Ärztinnen und Ärzte würden sich aktuell auch häufig mit dem Vorwurf der „Freunderlwirtschaft“ konfrontiert sehen. Ihnen werde immer wieder vorgeworfen, Impfstoffe an Bekannte weiterzugeben. „Bleiben mir in meiner Praxis Impfungen übrig, dann versuche ich sie nach Kräften an Personen auf meiner Warteliste zu verabreichen“, erklärt Wudy. „Wir haben sogar Chatgruppen mit mehreren Ärzten aus der Region, um die Impfung eventuell in einem anderen Ort an eine impfwillige Person – die den Kriterien entspricht – zu bringen. Der eigentliche Skandal wäre, Impfstoff wegzuwerfen.“

Grundtenor: Impfdosen nicht verschwenden

Eine ähnliche Herangehensweise bestätigen auch andere Ärzte auf telefonische Nachfrage. „Wenn ich eine Impfung übrig habe und nur mehr wenig Zeit bleibt sie einzusetzen, würde ich zum nächsten Straßenarbeiter gehen und fragen, ob er sie haben will. Falls ja, würde ich ihm die Impfung geben“, sagt auch Holzinger.

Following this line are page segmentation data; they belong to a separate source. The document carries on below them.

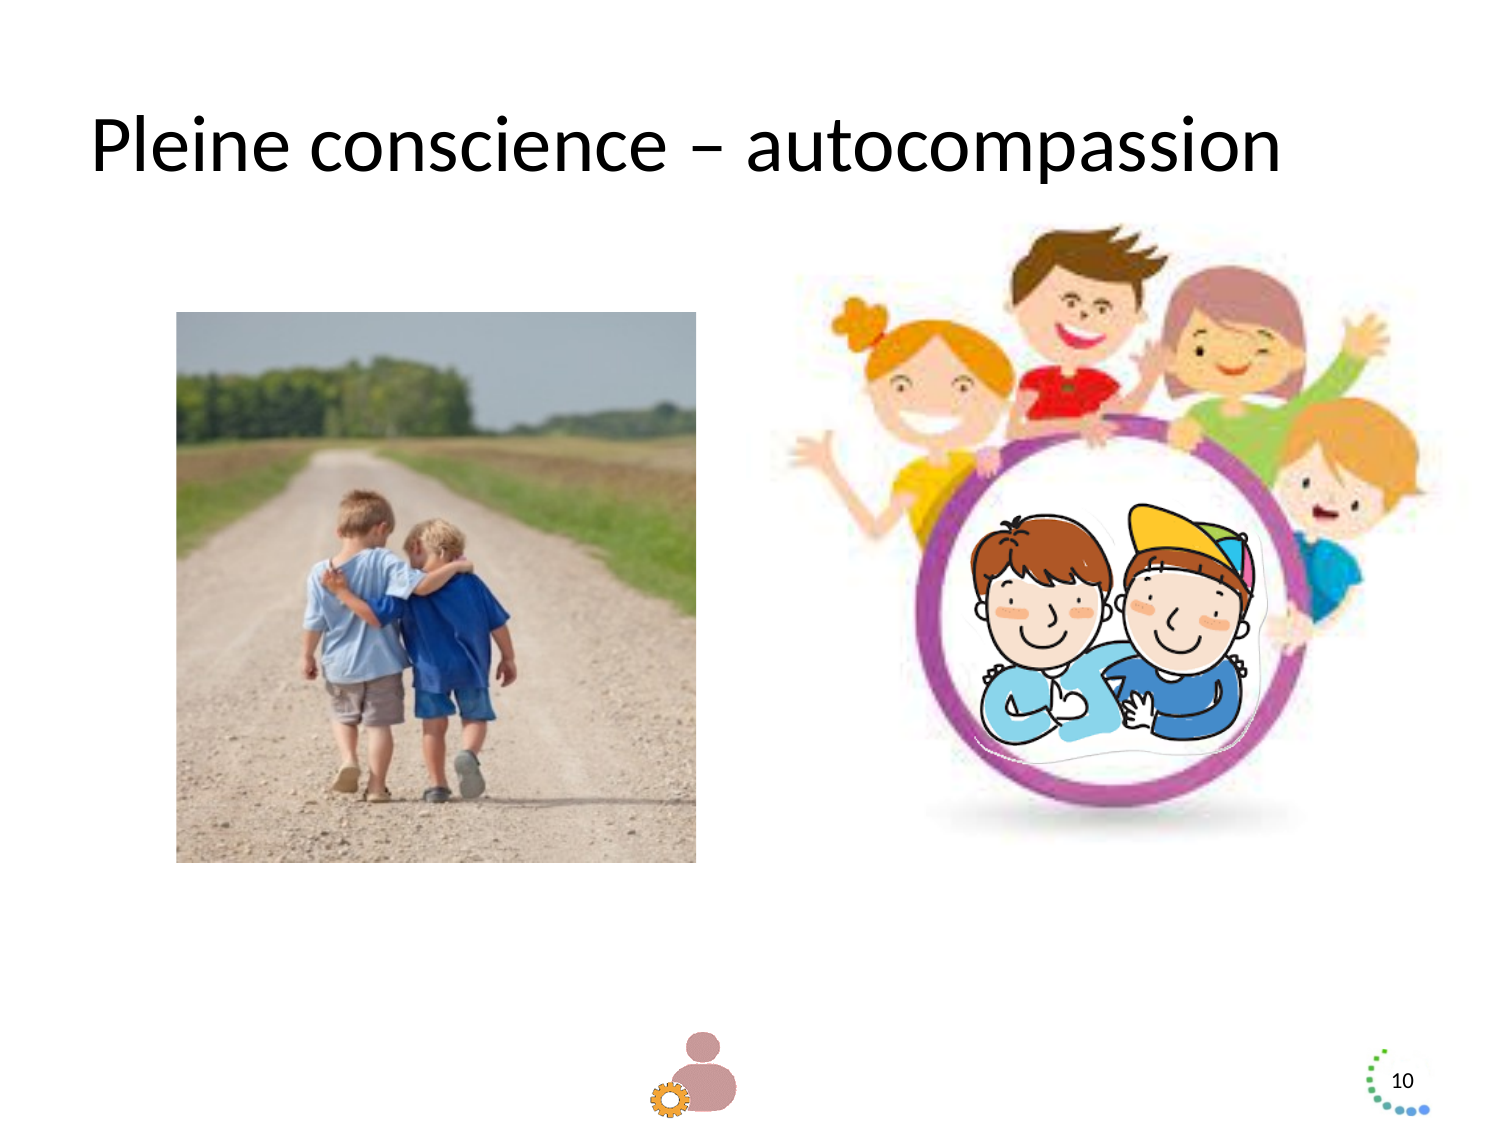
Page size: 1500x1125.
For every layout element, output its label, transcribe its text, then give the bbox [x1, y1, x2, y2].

picture [176, 312, 697, 876]
picture [746, 173, 1473, 900]
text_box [648, 1026, 744, 1124]
title Pleine conscience – autocompassion [75, 45, 1425, 233]
picture [1363, 1047, 1435, 1117]
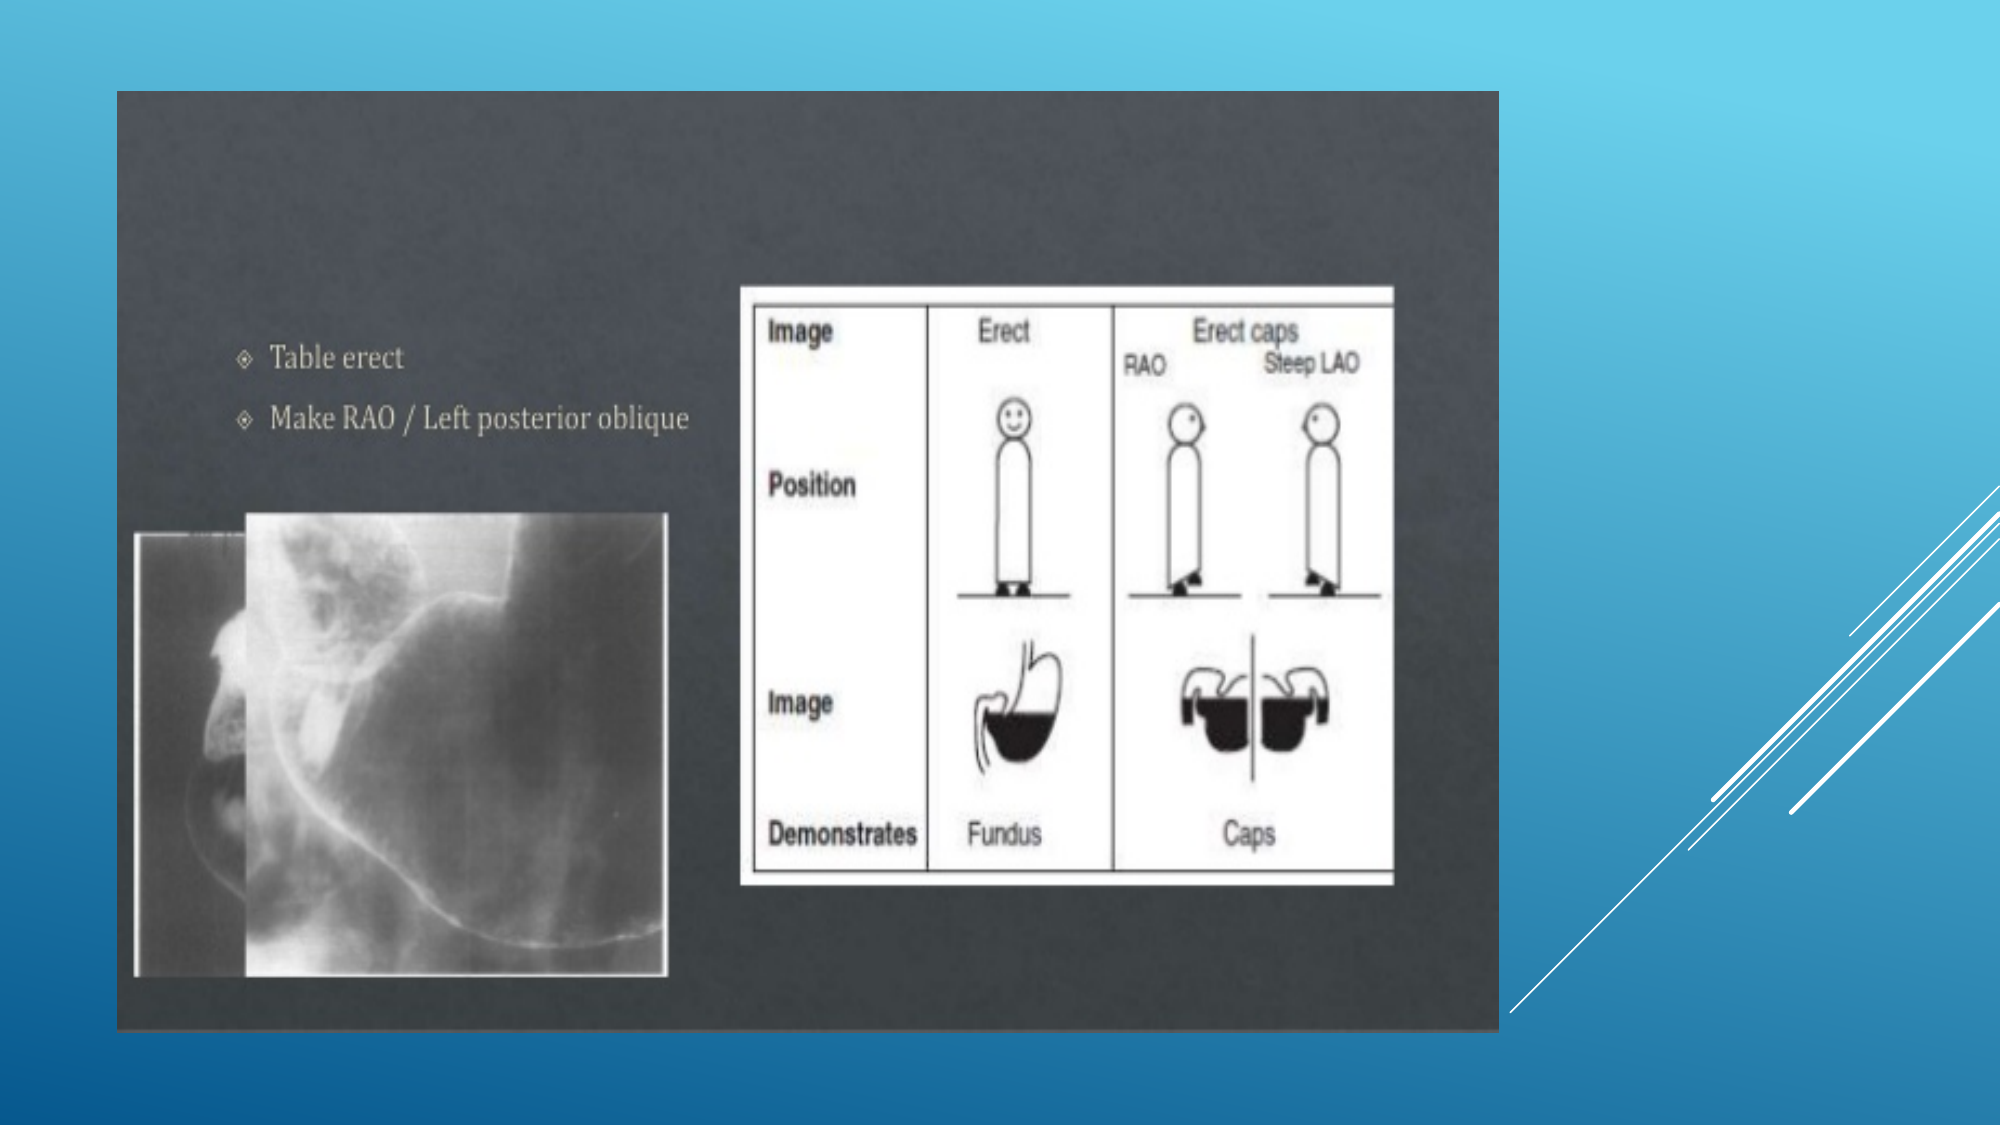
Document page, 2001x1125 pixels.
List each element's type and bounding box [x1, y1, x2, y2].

picture [117, 91, 1499, 1034]
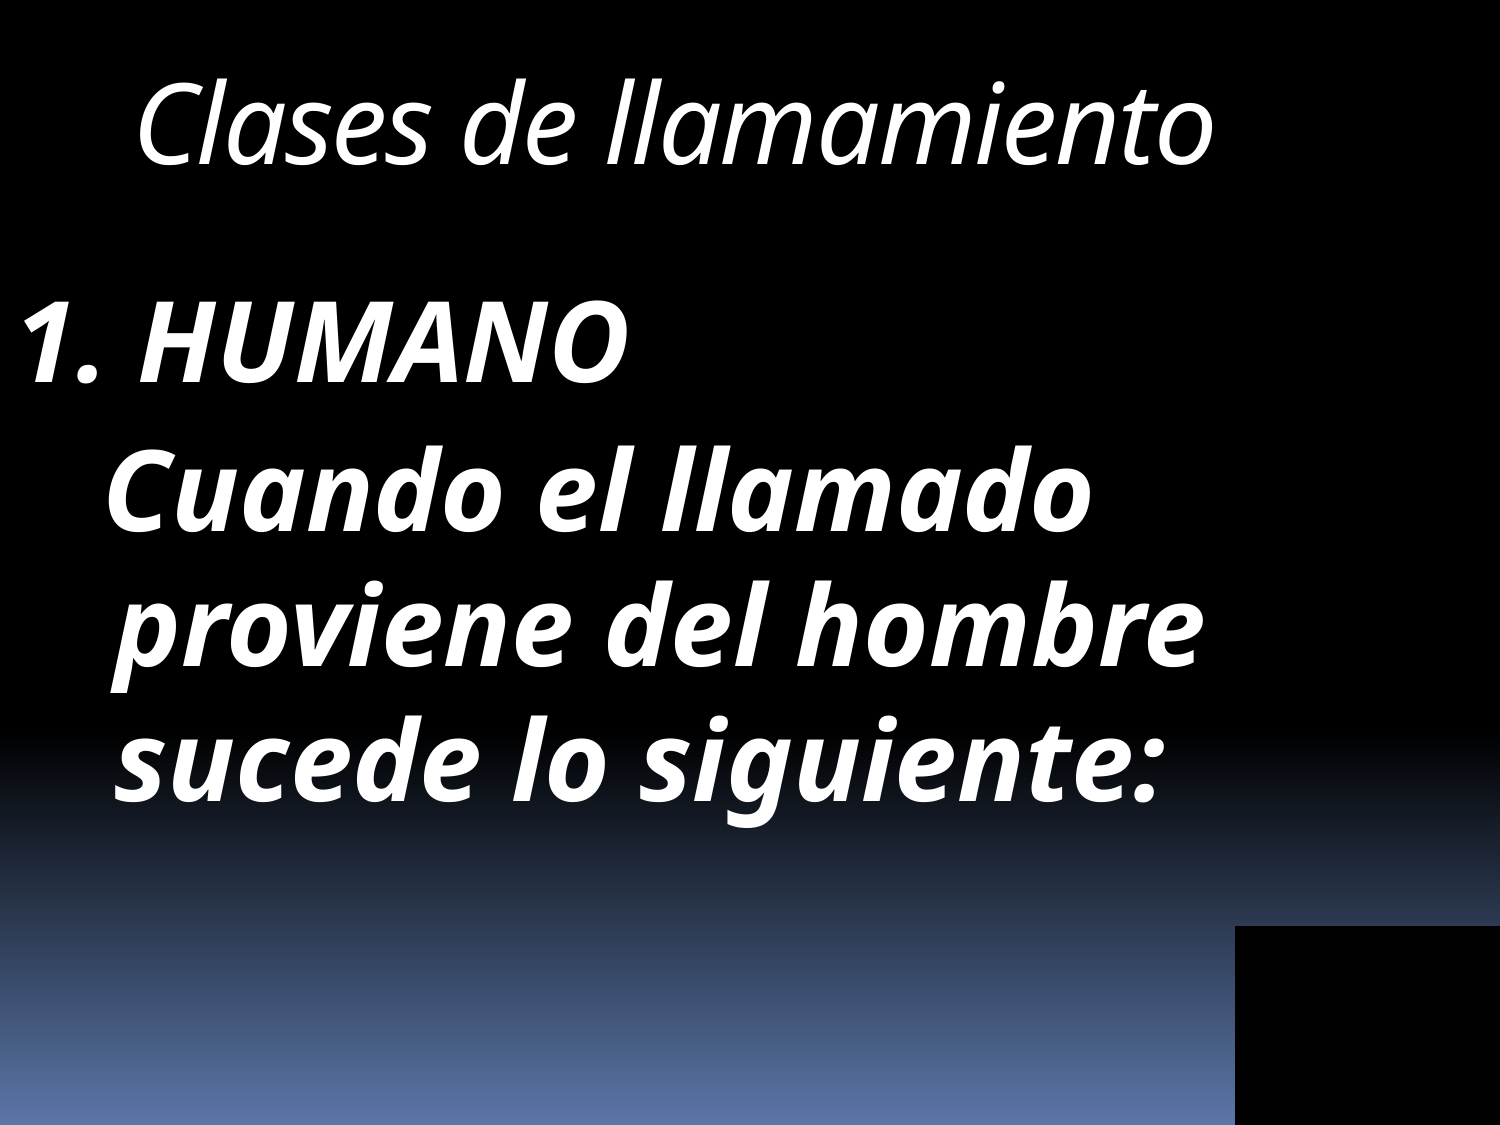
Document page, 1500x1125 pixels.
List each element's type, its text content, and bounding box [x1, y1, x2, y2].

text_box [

In einigen Bundesländern – etwa Niederösterreich, Kärnten und Vorarlberg – werden übriggebliebene Dosen auch an die Polizei weitergegeben. So sind im Bezirk Horn bereits alle Polizistinnen und Polizisten immunisiert. Oberstes Ziel der Ärzte – so der Tenor – sei es, keine der wertvollen Dosen zu verschwenden.